> **指示**
1. レポート評にある一文「読み手は、書き手がどういう順序で実験したかなどについては、あまり関心がありません。」を英語に訳してください。
2. レポート評のうち、「1.もっと読み手の立場に立って」で始まり「だす上でも、大事なことです。」で終わる部分を、一字一句そのまま書き写してください。

> **本文**
1999.6.4.

99年度「モール塩の合成と分析」のレポート評

吉村洋介(=2番目に良い吉村!)

1.もっと読み手の立場に立って

レポートの書き方については、説明の時にもプリント(「『モール塩の合成と分析』のレポートについて」)を渡しましたが、ここでは特に、「読み手の側に立って書く」ことを強調しておきたいと思います。

1-1.結果を再構成すること

読み手は、書き手がどういう順序で実験したかなどについては、あまり関心がありません。読み手は、書き手がその実験で「何を求め」「何を得たか」に関心があると思ってよいのです。ですから実験ノートに書いてある事を、順に清書したようなレポートを読むと、読み手は曲がりくねった迷路を歩かされる思いがします。推理小説で、探偵が犯人をいきつもどりつしながら追い詰めていくのを読むのと同じ事で、書き手(探偵、犯人)に読み手が十分感情移入できるならば、これはハラハラドキドキでおもしろいですが、みなさんのレポートでは、それは期待薄です(中には、次にどんなドジを踏むのか、楽しみなのもありますが)。前にも述べましたが、要は、推理小説の最後の一章、関係者一同集まっての大団円を書くつもりになって欲しいです。 実験した時系列に沿って書くのが有効な場合もありますが、たいていの場合、冗長なものになることが多いようです。とにかく、結果をよく眺めて、コンパクトに最終結果をまとめるよう努力してください。そうした作業は、自分の実験結果の新しい側面を見いだす上でも、大事なことです。

> **提供資料**
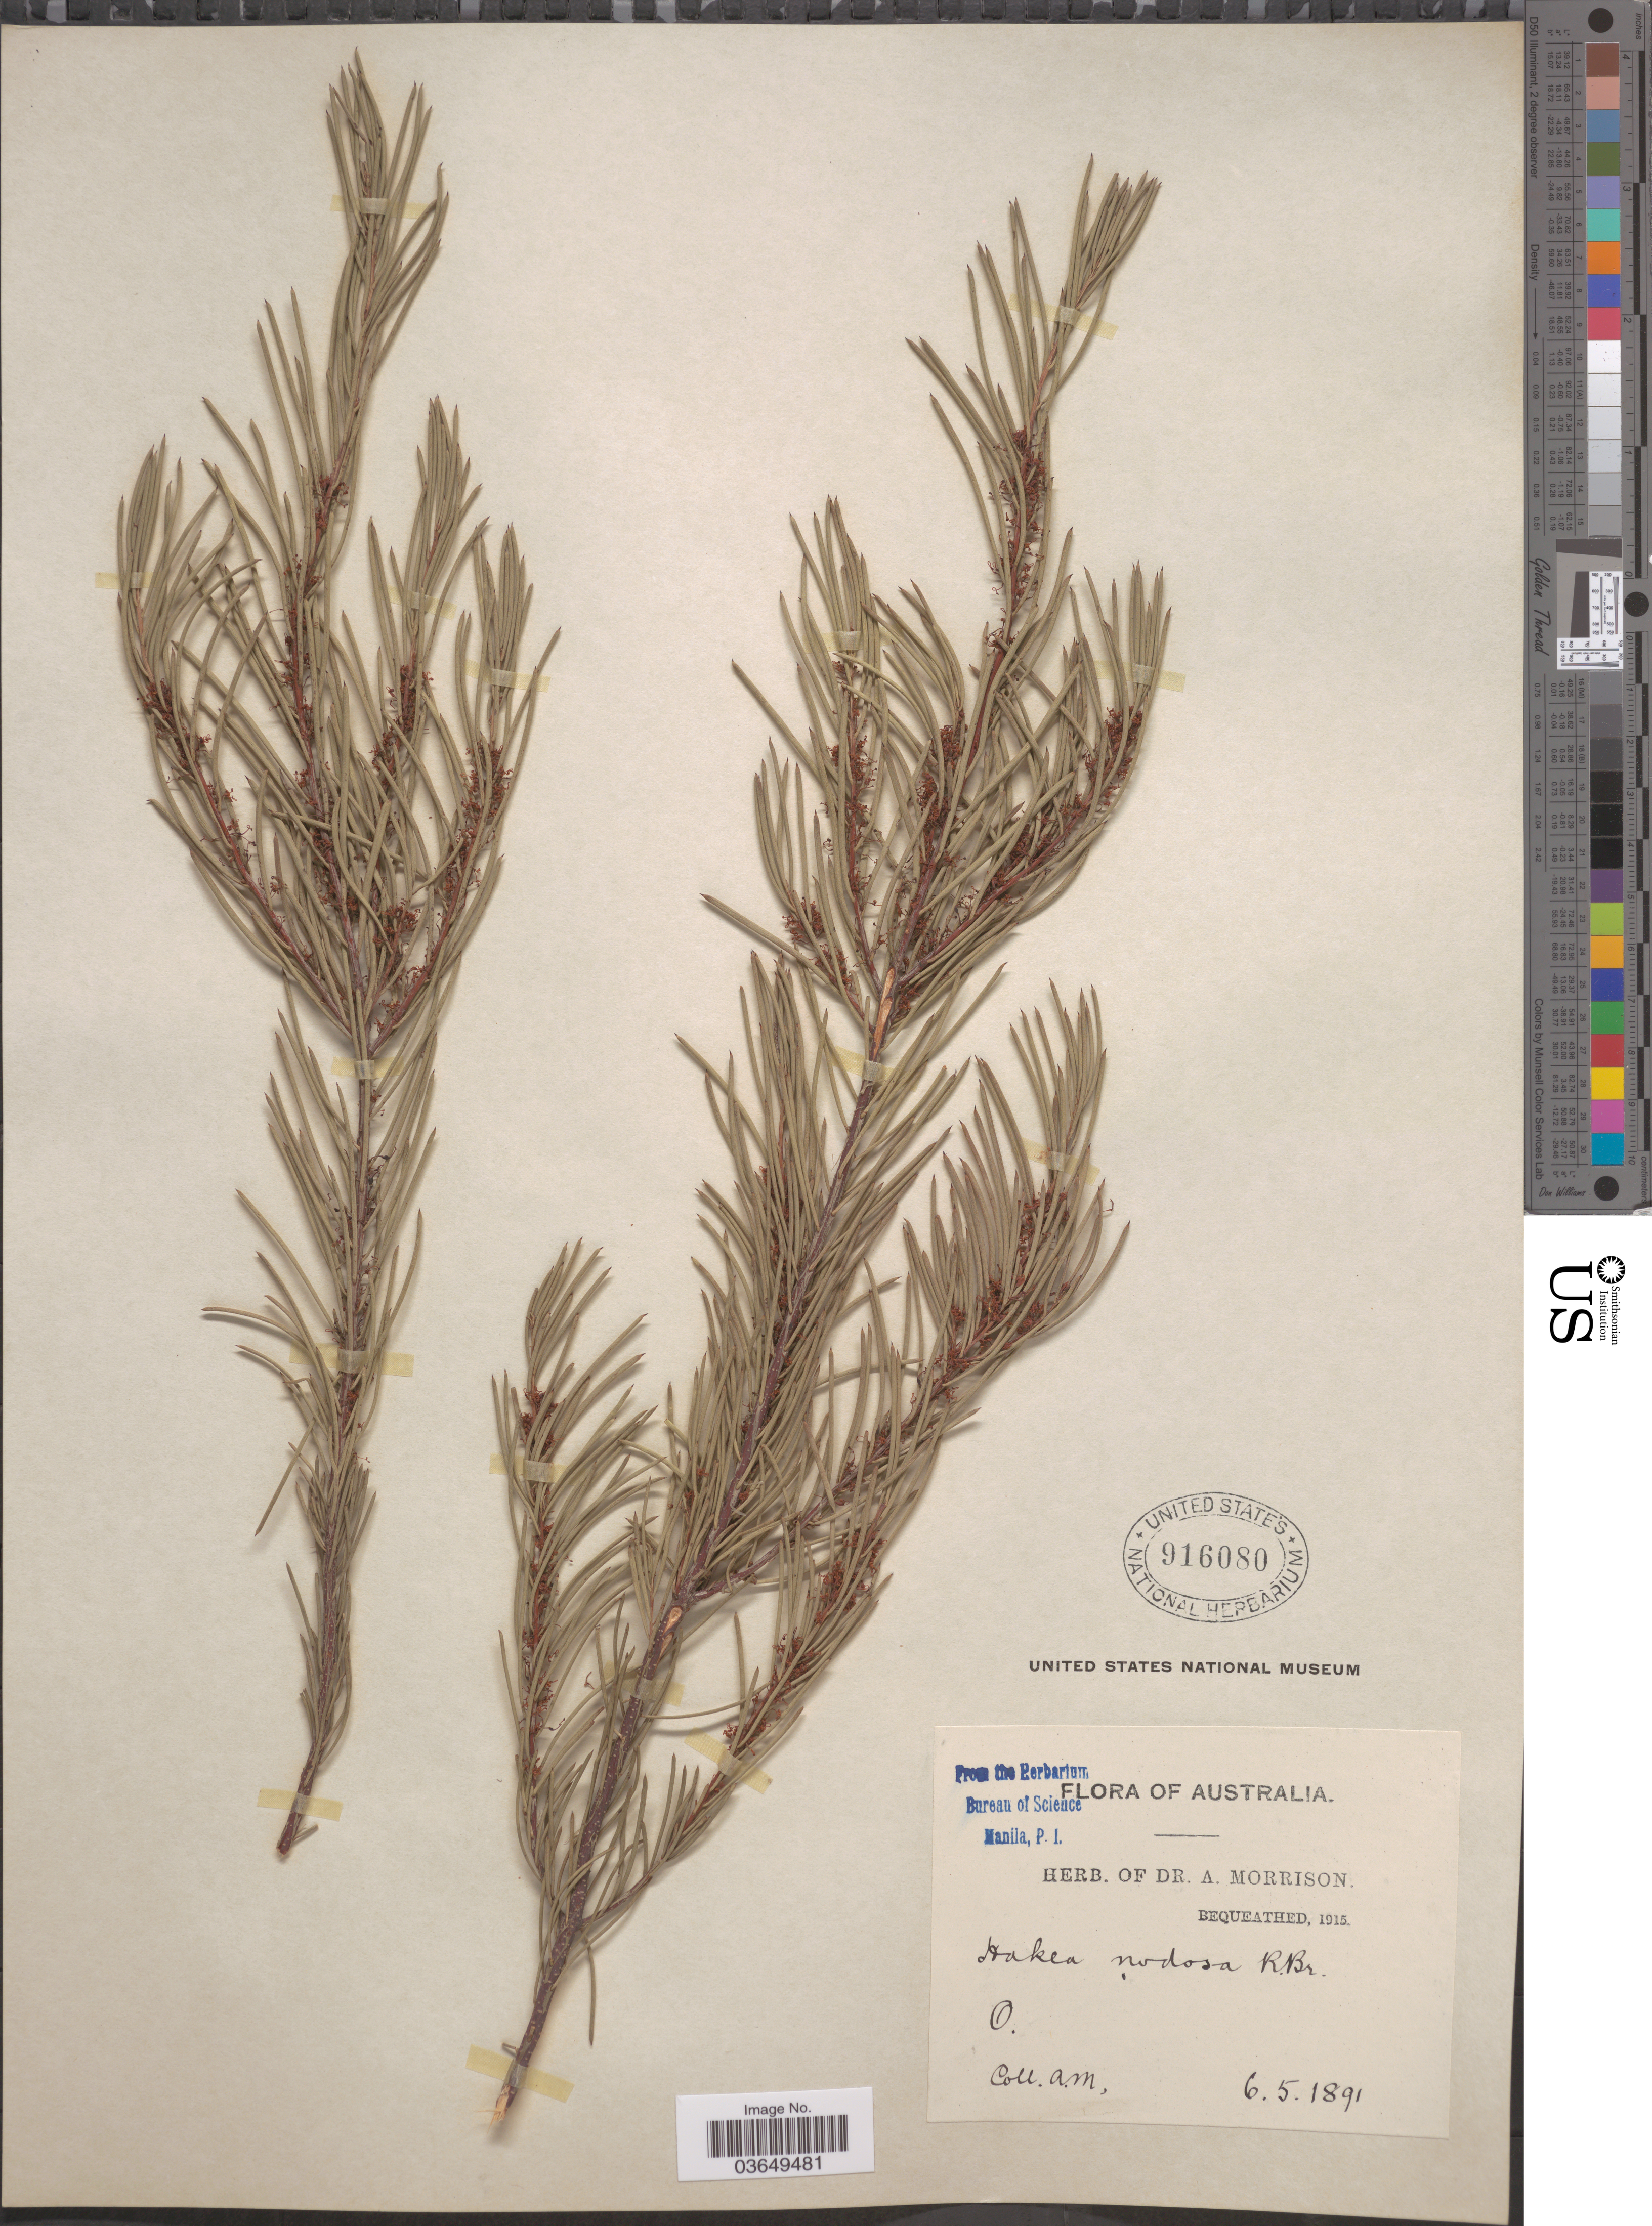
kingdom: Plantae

> **回答**
1. Readers are not very interested in things such as the order in which the writer carried out the experiments.

2.
1.もっと読み手の立場に立って

レポートの書き方については、説明の時にもプリント(「『モール塩の合成と分析』のレポートについて」)を渡しましたが、ここでは特に、「読み手の側に立って書く」ことを強調しておきたいと思います。

1-1.結果を再構成すること

読み手は、書き手がどういう順序で実験したかなどについては、あまり関心がありません。読み手は、書き手がその実験で「何を求め」「何を得たか」に関心があると思ってよいのです。ですから実験ノートに書いてある事を、順に清書したようなレポートを読むと、読み手は曲がりくねった迷路を歩かされる思いがします。推理小説で、探偵が犯人をいきつもどりつしながら追い詰めていくのを読むのと同じ事で、書き手(探偵、犯人)に読み手が十分感情移入できるならば、これはハラハラドキドキでおもしろいですが、みなさんのレポートでは、それは期待薄です(中には、次にどんなドジを踏むのか、楽しみなのもありますが)。前にも述べましたが、要は、推理小説の最後の一章、関係者一同集まっての大団円を書くつもりになって欲しいです。 実験した時系列に沿って書くのが有効な場合もありますが、たいていの場合、冗長なものになることが多いようです。とにかく、結果をよく眺めて、コンパクトに最終結果をまとめるよう努力してください。そうした作業は、自分の実験結果の新しい側面を見いだす上でも、大事なことです。